Perugia.  Sembra sempre più una corsa ad ostacoli interrompere volontariamente una gravidanza in Umbria. Non solo due medici su tre sono obiettori, l’aborto farmacologico resta un tabù nella provincia di Perugia. Gli aborti in Umbria sono in calo del 13%, grazie a prevenzione e pillola del giorno dopo. Ma entrando nelle storie e nelle vite delle donne e degli operatori dei consultori, per altro sempre più ridotti all’osso per carenza di personale, si scopre dell’altro: non solo la presenza al 65% di medici obiettori garantisce un servizio ridotto, come spiega Wanda Scarpelli della Cgil, ma l’interruzione farmacologica, considerata da più parti meno invasiva per la salute della donna anche se applicabile solo nelle prime 7 settimane, è possibile solo negli ospedali di Orvieto e Narni. Questo perché il protocollo della Regione in materia è fermo da anni. Storie di diritti ancora troppo spesso negati e di un 8 marzo che in mezza Umbria resta solo a parole.

“Pensavo che in Umbria le cose funzionassero: è possibile che devo avere una persona che mi accompagni quattro volte a Orvieto per abortire?”. Anna, la chiameremo cosi, a 25 anni è entrata in un consultorio, decisa. Ha un bimbo che le cresce in grembo ma ha deciso di abortire perché sente che è giusto così. Per lei e per la sua vita anche se qualcuno sarà pronto a giudicarla. Anna è sotto le 7 settimane: piuttosto che un aborto chirurgico, potrebbe scegliere la strada dell’aborto medico meno invasivo ma in mezza Umbria non se ne parla. “Mi capitano due o tre donne alla settimana con questa richiesta – dice la ginecologa Marina Toschi del consultorio di Madonna Alta di Perugia – rispondo che possono andare solo a Orvieto e Narni perché il protocollo regionale al riguardo è fermo”.

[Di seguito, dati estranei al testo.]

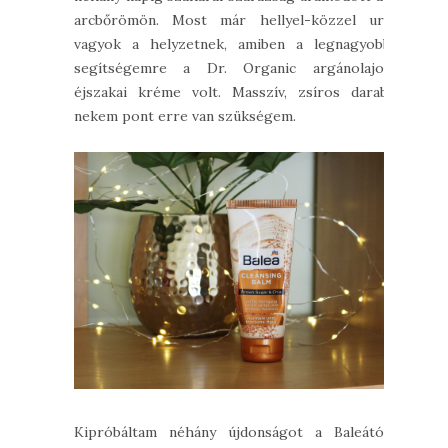
arcbőrömön. Most már hellyel-közzel ura
vagyok a helyzetnek, amiben a legnagyobb
segítségemre a Dr. Organic argánolajos
éjszakai kréme volt. Masszív, zsíros darab,
nekem pont erre van szükségem.
Kipróbáltam néhány újdonságot a Baleától,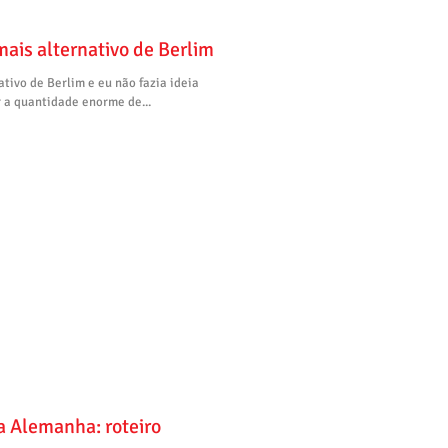
mais alternativo de Berlim
ativo de Berlim e eu não fazia ideia
r a quantidade enorme de...
a Alemanha: roteiro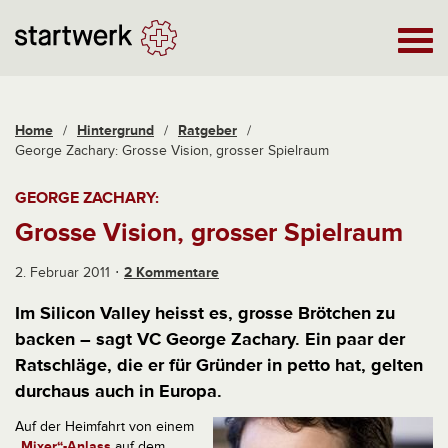
Home
/
Hintergrund
/
Ratgeber
/
George Zachary: Grosse Vision, grosser Spielraum
GEORGE ZACHARY:
Grosse Vision, grosser Spielraum
2. Februar 2011
2 Kommentare
Im Silicon Valley heisst es, grosse Brötchen zu
backen – sagt VC George Zachary. Ein paar der
Ratschläge, die er für Gründer in petto hat, gelten
durchaus auch in Europa.
Auf der Heimfahrt von einem
„Mixer“-Anlass
auf dem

L’interruzione farmacologica è possibile entro i primi 49 giorni dal concepimento. Tra la visita preliminare, la somministrazione in day hospital della prima pasticca che induce il distacco del feto dall’utero, dopo due giorni l’assunzione del secondo principio attivo che provoca le contrazioni, e l’ecografia dopo una settimana si tratta di quattro accessi ospedalieri complessivi.

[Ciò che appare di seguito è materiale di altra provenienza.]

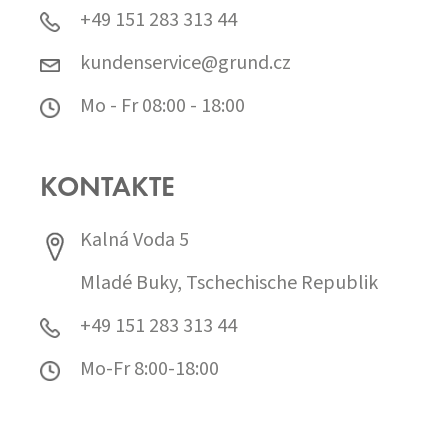
+49 151 283 313 44
kundenservice@grund.cz
Mo - Fr 08:00 - 18:00
KONTAKTE
Kalná Voda 5
Mladé Buky, Tschechische Republik
+49 151 283 313 44
Mo-Fr 8:00-18:00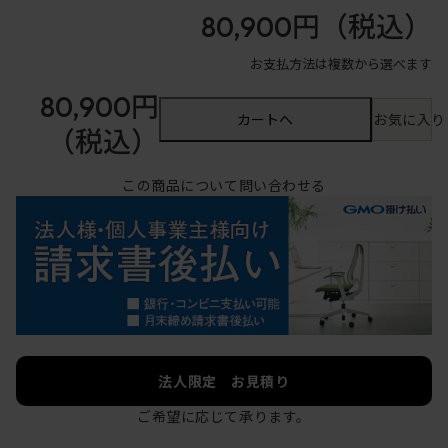
80,900円
（税込）
お支払方法は複数から選べます
80,900円
カートへ
お気に入り
（税込）
この商品について問い合わせる
法人限定 お見積り
ご希望に応じて承ります。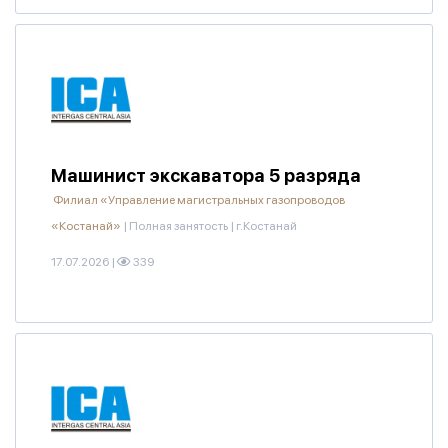
Машинист экскаватора 5 разряда
Филиал «Управление магистральных газопроводов
«Костанай»
|
Полная занятость
|
г.Костанай
17.07.2026
|
339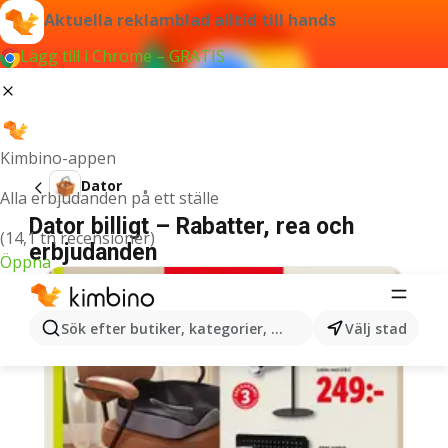
Aktuella reklamblad alltid till hands
Lägg till i Chrome – GRATIS
Kimbino-appen
Dator
Alla erbjudanden på ett ställe
Dator billigt – Rabatter, rea och
(14,1 tn recensioner)
erbjudanden
Öppna
Sök efter butiker, kategorier, produkter...
Välj stad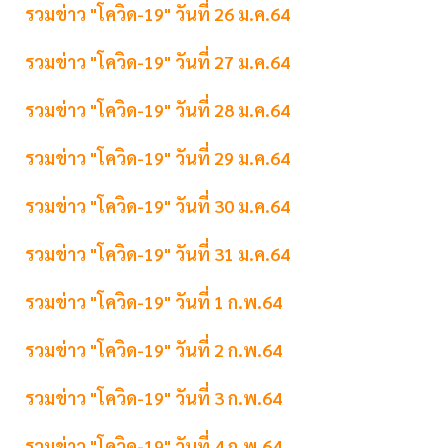
รวมข่าว "โควิด-19" วันที่ 26 ม.ค.64
รวมข่าว "โควิด-19" วันที่ 27 ม.ค.64
รวมข่าว "โควิด-19" วันที่ 28 ม.ค.64
รวมข่าว "โควิด-19" วันที่ 29 ม.ค.64
รวมข่าว "โควิด-19" วันที่ 30 ม.ค.64
รวมข่าว "โควิด-19" วันที่ 31 ม.ค.64
รวมข่าว "โควิด-19" วันที่ 1 ก.พ.64
รวมข่าว "โควิด-19" วันที่ 2 ก.พ.64
รวมข่าว "โควิด-19" วันที่ 3 ก.พ.64
รวมข่าว "โควิด-19" วันที่ 4 ก.พ.64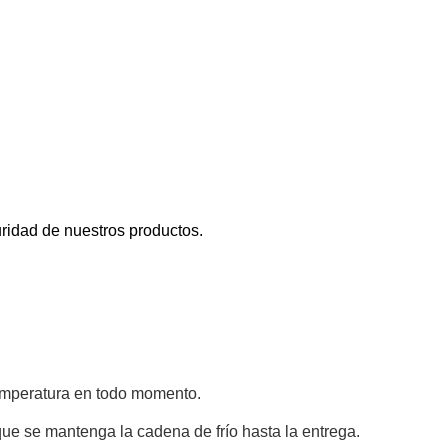
uridad de nuestros productos.
temperatura en todo momento.
ue se mantenga la cadena de frío hasta la entrega.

Che in provincia di Perugia non puoi fare. Assieme alla legge 194 del ’78, il consultorio è l’unica porta aperta per le donne: un luogo che non ti giudica, che ti informa, che ti consiglia, che ti assiste dal punto di vista medico. Quelle isole nel deserto sempre più all’osso, alle prese con carenze di personale: dei 12 consultori perugini ne rimangono attivi sei, degli otto medici a settembre ne resteranno 2 e mezzo. Perché chi va in pensione non viene reintegrato ma chi lavora si fa in quattro.

Come la dottoressa Marina Toschi. “Con 35 anni in un consultorio ne vedi tante: vedi le bambine che hai fatto nascere avere dei figli. Vedi uomini piangere di fronte a una donna che non vuole tenere quel figlio che sente estraneo. Vedi ragazze adolescenti che sfidano i genitori con un figlio venuto troppo presto. Vedi donne che mettono al mondo figli generati nella violenza delle mura domestiche. Ve di ragazze nigeriane arrivate in Italia su un barcone e buttate sulla strada a Perugia per prostituirsi”. L’ultima vittima della tratta è arrivata da lei solo pochi giorni fa: “Sono di cinque settimane, mi ha detto – racconta la ginecologa Era di cinque mesi, ormai devi tenere tuo figlio, le ho spiegato. Lei mi ha risposto che il suo fidanzato non ne ha bisogno”.